原文抜粋:
=======

ミラノのサンシーロ地区は貧富の差が激しい。そして、言い方は悪いが、”ポポラーレ”と呼ばれる低所得者地域は人種の坩堝。宗教も様々。
公園はあちこちあるのに、なぜか移民の子供達は、我がパロッキア(教区教会)にやってくる。彼ら曰く、安心できるから、というけれど、本当かな....??? その割に、喧嘩は絶えず、ボールは盗まれるわ、バール荒らしも絶えない。(犯人は常に不明)
以前Itamaでボランティアをしていた当時は、地域に根付きたい、と思った。外国人(自分もここでは外国人だが)との人種融合を目指したが、オラトリオとのボランティアも重なり、重くなってきたのと、自分もイタリア語を勉強し直そうと思い、Itamaを離れたが、人種融合なんてそう簡単にできるものではない!と今更思う。綺麗事ではないということ。
それは、人種の問題とか、宗教とか文化背景も全くないわけではないが、分かち合おうと思っても、一方通行では仕方ない。そしてどんなにこちらが忍耐強く待ってもモラルの低さには絶え切れないものもある。
私をオラトリオに引っ張った、司祭が移動したことによって、どさくさに紛れてやめようか?と思っていたら、新任の司祭にまた押し倒された?涙。 まあできることだけをしよう。無理はしない。喜んでできないのならば、意味がない。と自分に言い聞かせて早3ヶ月。

=======

資料データ:
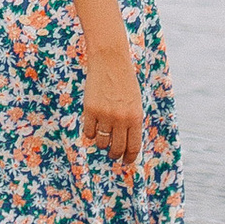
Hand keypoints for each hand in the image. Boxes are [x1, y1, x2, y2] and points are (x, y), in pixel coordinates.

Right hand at [80, 47, 142, 167]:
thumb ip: (132, 122)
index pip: (133, 146)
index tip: (126, 161)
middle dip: (114, 155)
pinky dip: (90, 133)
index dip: (129, 157)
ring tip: (103, 137)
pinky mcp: (90, 110)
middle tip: (113, 154)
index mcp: (135, 117)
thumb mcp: (135, 102)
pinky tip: (93, 126)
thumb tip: (127, 144)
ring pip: (101, 142)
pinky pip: (89, 132)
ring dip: (101, 143)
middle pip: (116, 148)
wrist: (110, 61)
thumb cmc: (125, 81)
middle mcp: (121, 119)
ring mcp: (105, 115)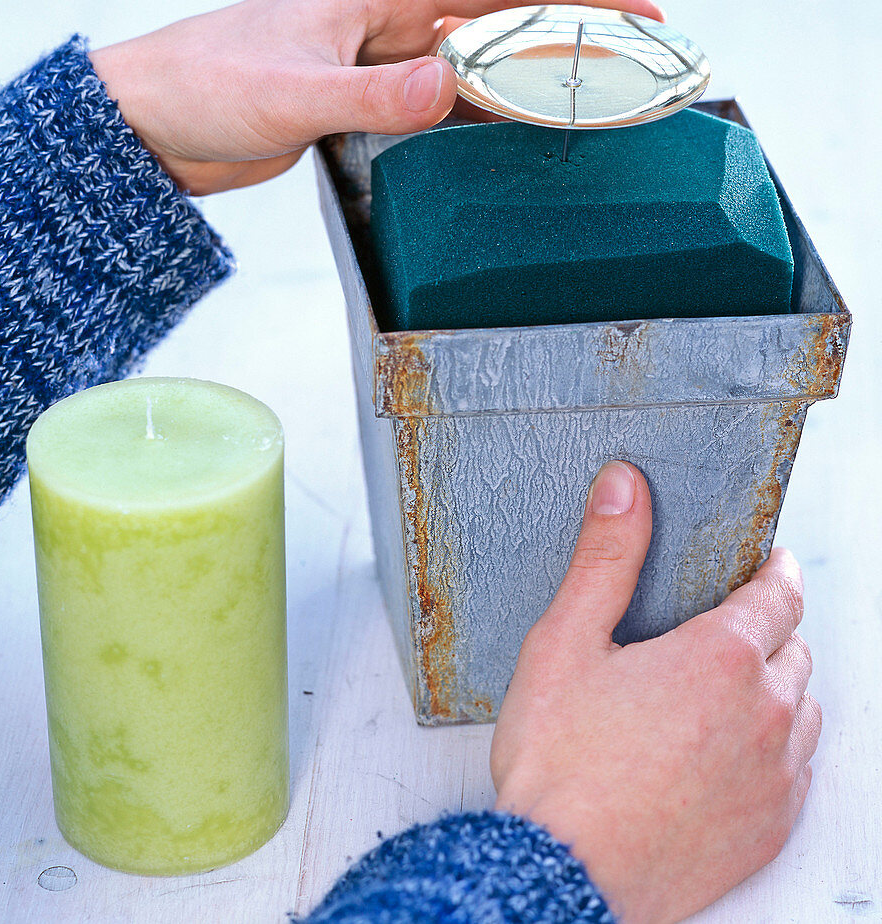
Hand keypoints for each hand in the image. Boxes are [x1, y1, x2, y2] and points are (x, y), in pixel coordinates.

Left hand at [89, 0, 661, 194]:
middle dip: (573, 38)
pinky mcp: (365, 98)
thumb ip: (373, 98)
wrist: (152, 118)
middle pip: (503, 19)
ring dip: (531, 82)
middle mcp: (389, 17)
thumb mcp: (292, 93)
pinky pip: (444, 103)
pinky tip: (513, 139)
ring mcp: (380, 58)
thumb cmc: (205, 84)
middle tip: (637, 69)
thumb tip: (451, 89)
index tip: (641, 10)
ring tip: (592, 107)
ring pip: (478, 64)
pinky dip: (483, 117)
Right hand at [491, 461, 819, 923]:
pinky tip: (729, 750)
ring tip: (726, 689)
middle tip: (725, 628)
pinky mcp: (770, 828)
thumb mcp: (566, 640)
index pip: (779, 593)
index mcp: (721, 656)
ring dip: (776, 687)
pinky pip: (796, 769)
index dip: (774, 570)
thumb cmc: (560, 764)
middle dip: (768, 627)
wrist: (563, 874)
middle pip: (794, 646)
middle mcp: (764, 713)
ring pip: (802, 708)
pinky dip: (775, 747)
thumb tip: (625, 488)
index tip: (767, 563)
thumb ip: (607, 557)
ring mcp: (775, 776)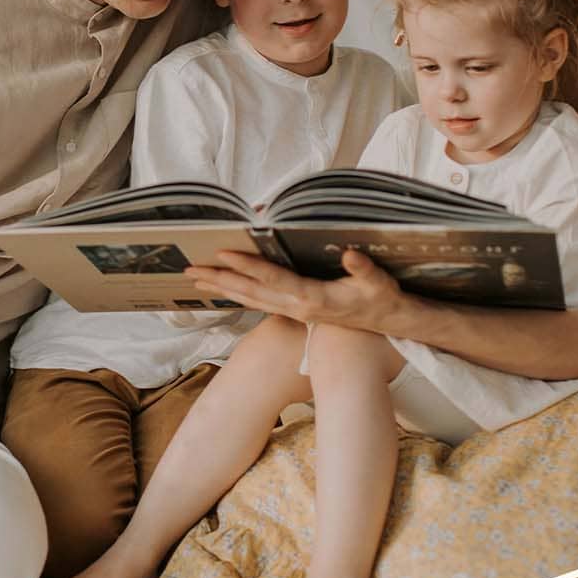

=======

読んで応用:
[A] サンシーロ地区についての原文抜粋で、パロッキアにやってくる移民の子供達をめぐって起きていると書かれている困りごとをすべて挙げよ。
[B] サンシーロ地区についての原文抜粋を、最後の文の後から書き進めよ。
エントリーは参照しなくてよい。

課題の解答:
[A] 喧嘩が絶えないこと、ボールが盗まれること、バール荒らしが絶えないこと

[B]
司祭のやり方は、以前の司祭とは全く違う。信頼してくれている分もあると思うが、良くも悪くもかなり、丸投げ勘があり、なんだかな...と思う。それでも逐一司祭たちとは連絡を取り合い、その日の様子や自分が感じることを伝えてきているが、昨日オラトリオで久々喧嘩が起きた。
やはりポポラーレの子達だ。今回はエジプト人とイタリア人。どちらがどう、とか理由なんてない。彼らは常にぶつかり、殴り合いになる。こちらの中学生。12,3歳くらいだろうか?とにかく彼らの言葉は聞いていられない。悪いが家庭教育の低さを感じる。
すぐに走って行って、足を挟み一人の肩を鷲掴みにし、力づくで離した。周りは彼らを止めさせる雰囲気さえなく、二人を離しても敢えて片方をからかい怒らせようとしている。一度は落ち着いたものの、再び始まり、”バスターーーーーーーっ”(やめなさーい!)と怒鳴りながらダッシュしてまた力づくて一人の上半身を引っ張って離す。気づいたら右手の甲から血が流れていた。
もう、家に帰れ!戻ってくるな!と怒鳴っても、自分は帰らない。といって汚い言葉の連続。だから、そういう言葉をここでは聞きたくない。しつけのなってない子は帰りなさい。といったが、敷地内の遊具がある方へと皆消えていった。喧嘩してても帰らない。それでいてまた近くに寄り合う。どういうこっちゃ?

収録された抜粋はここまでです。